Stored items from a collection
—————
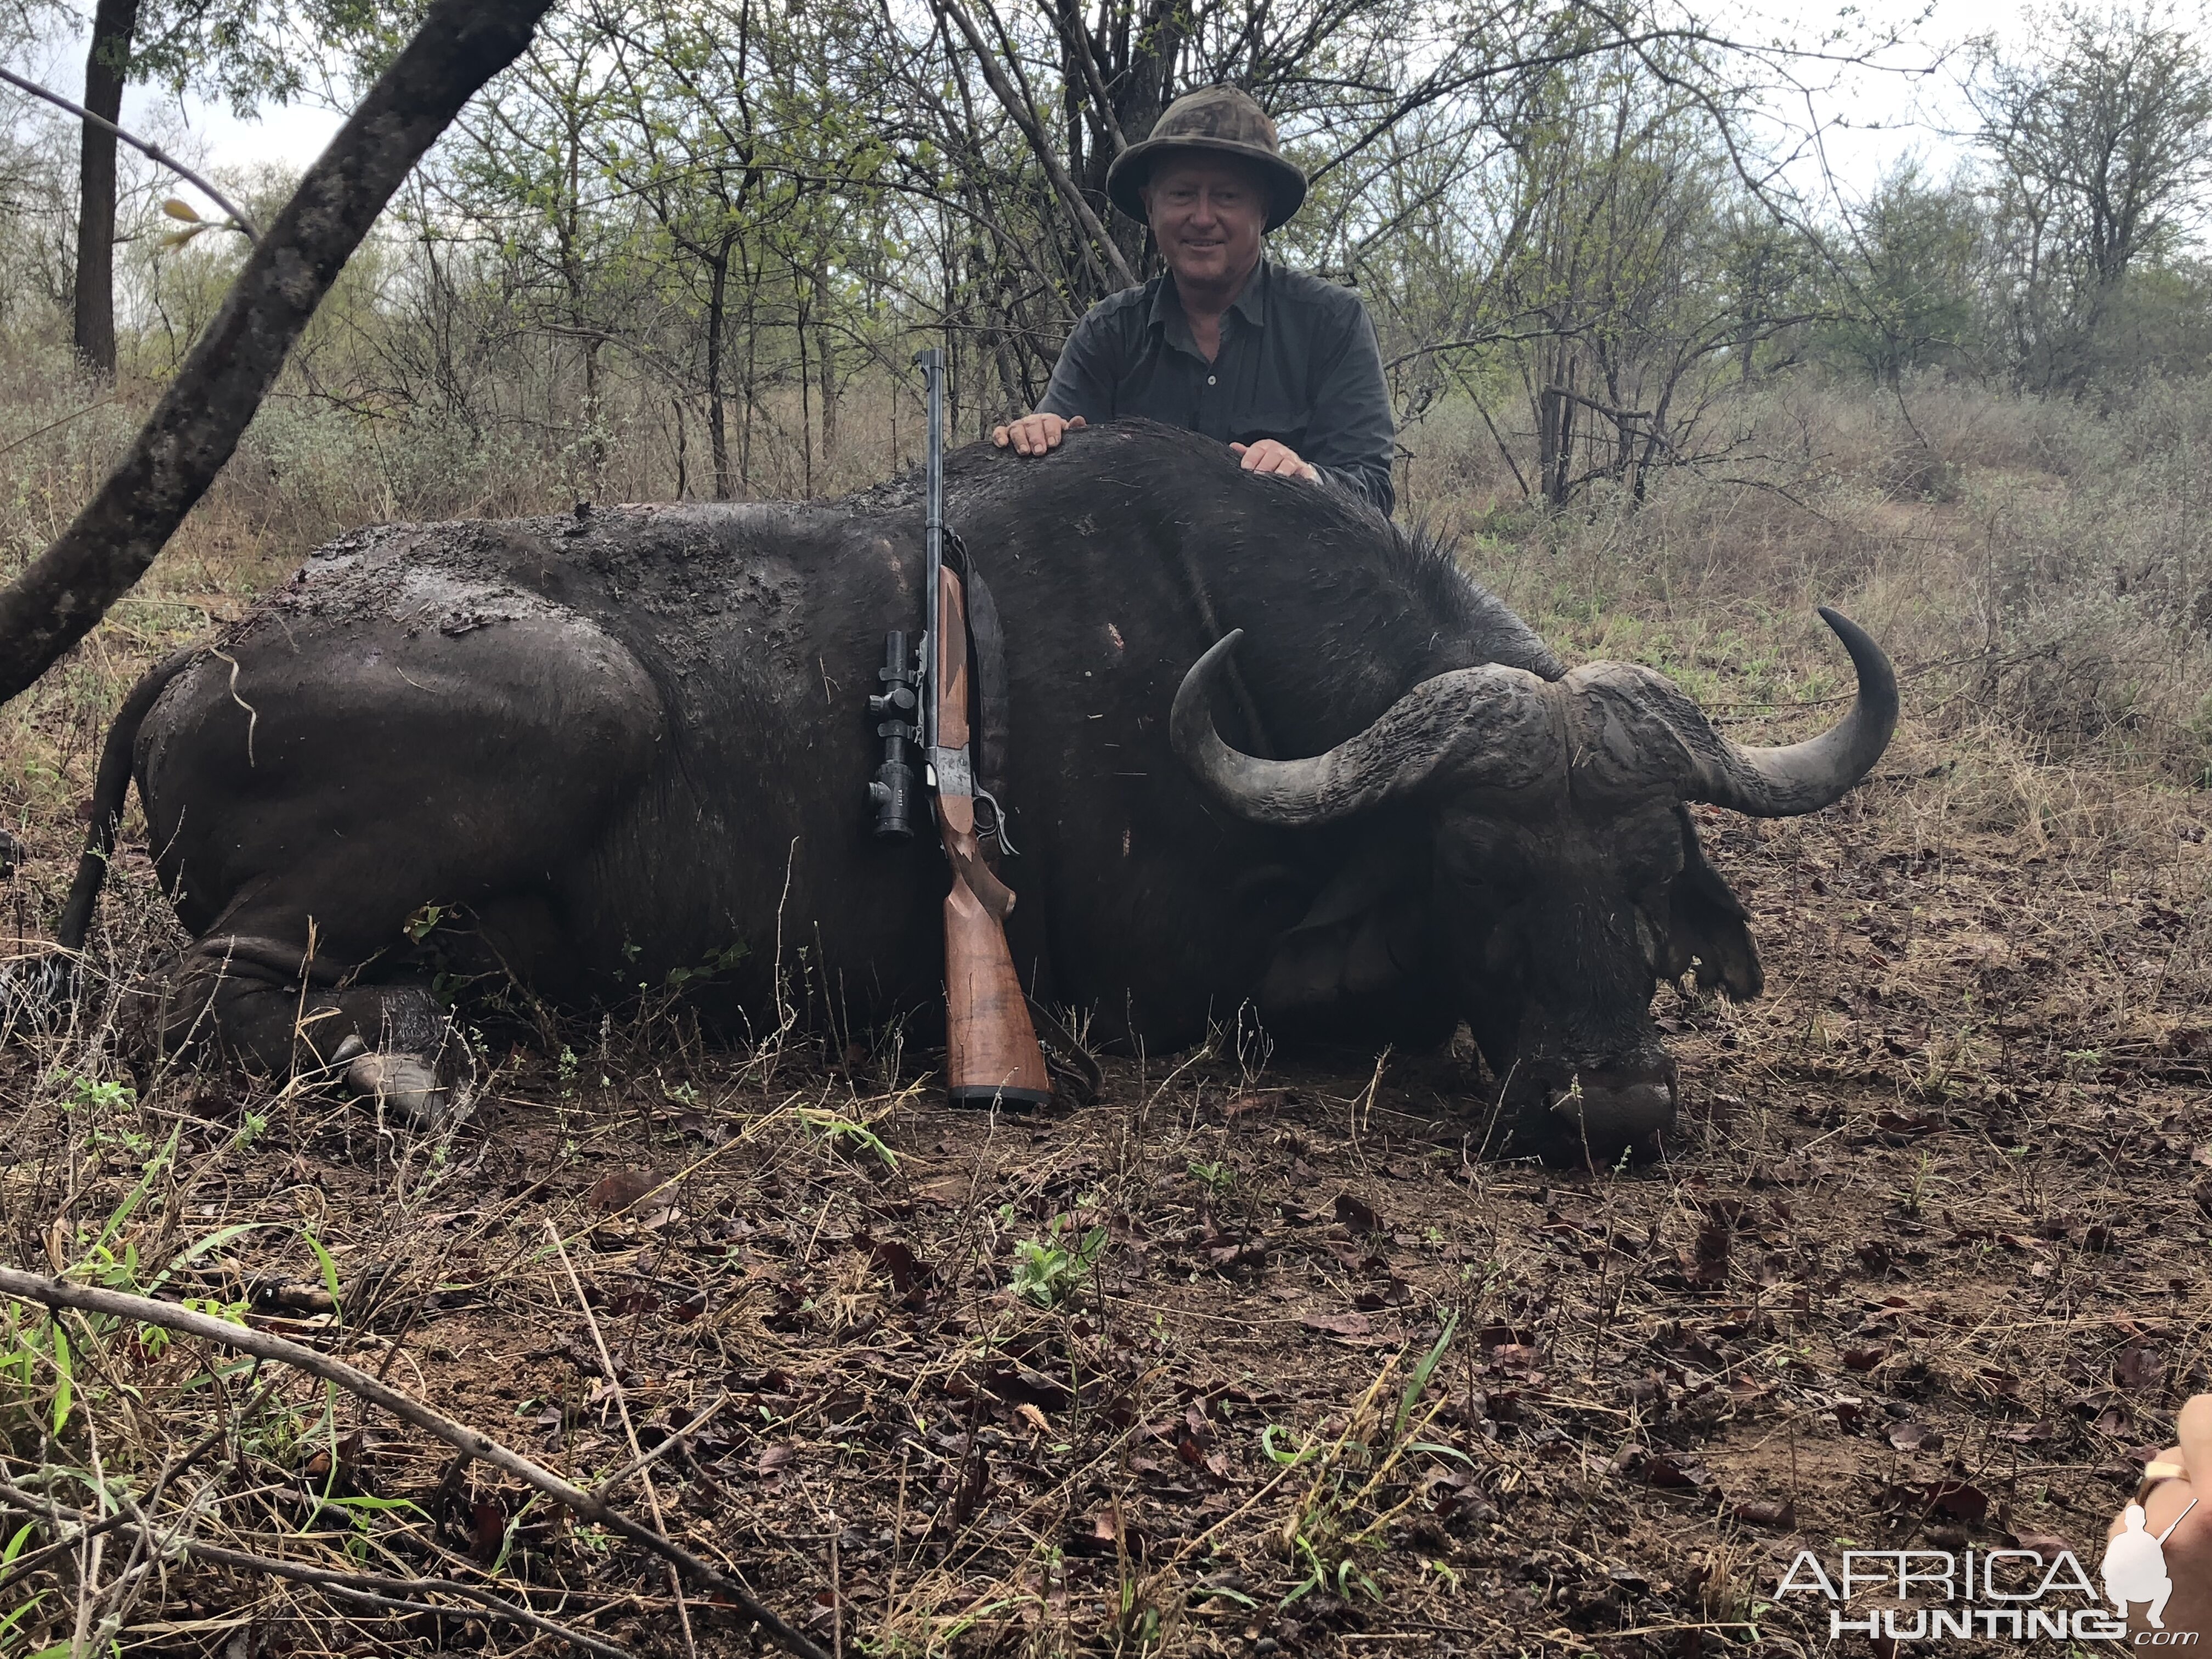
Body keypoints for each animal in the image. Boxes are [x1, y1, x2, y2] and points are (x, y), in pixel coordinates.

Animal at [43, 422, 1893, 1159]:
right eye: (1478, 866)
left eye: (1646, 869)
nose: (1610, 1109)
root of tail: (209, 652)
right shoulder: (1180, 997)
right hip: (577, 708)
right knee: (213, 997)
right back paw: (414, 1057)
—————
● PROBLEM STATEMENT
Could you retype every line above exactly as it appears, skipping the pictures?

● RESPONSE TO THE TASK
Body keypoints for each animal in the image. Boxes are [x1, y1, x2, y2] and points are (x, y), in pixel coordinates.

Animal at [43, 422, 1893, 1159]:
right eye: (1478, 866)
left eye: (1646, 869)
nose: (1610, 1109)
root of tail: (209, 652)
right shoulder: (1180, 997)
right hip: (577, 708)
right knee: (213, 997)
right back paw: (414, 1057)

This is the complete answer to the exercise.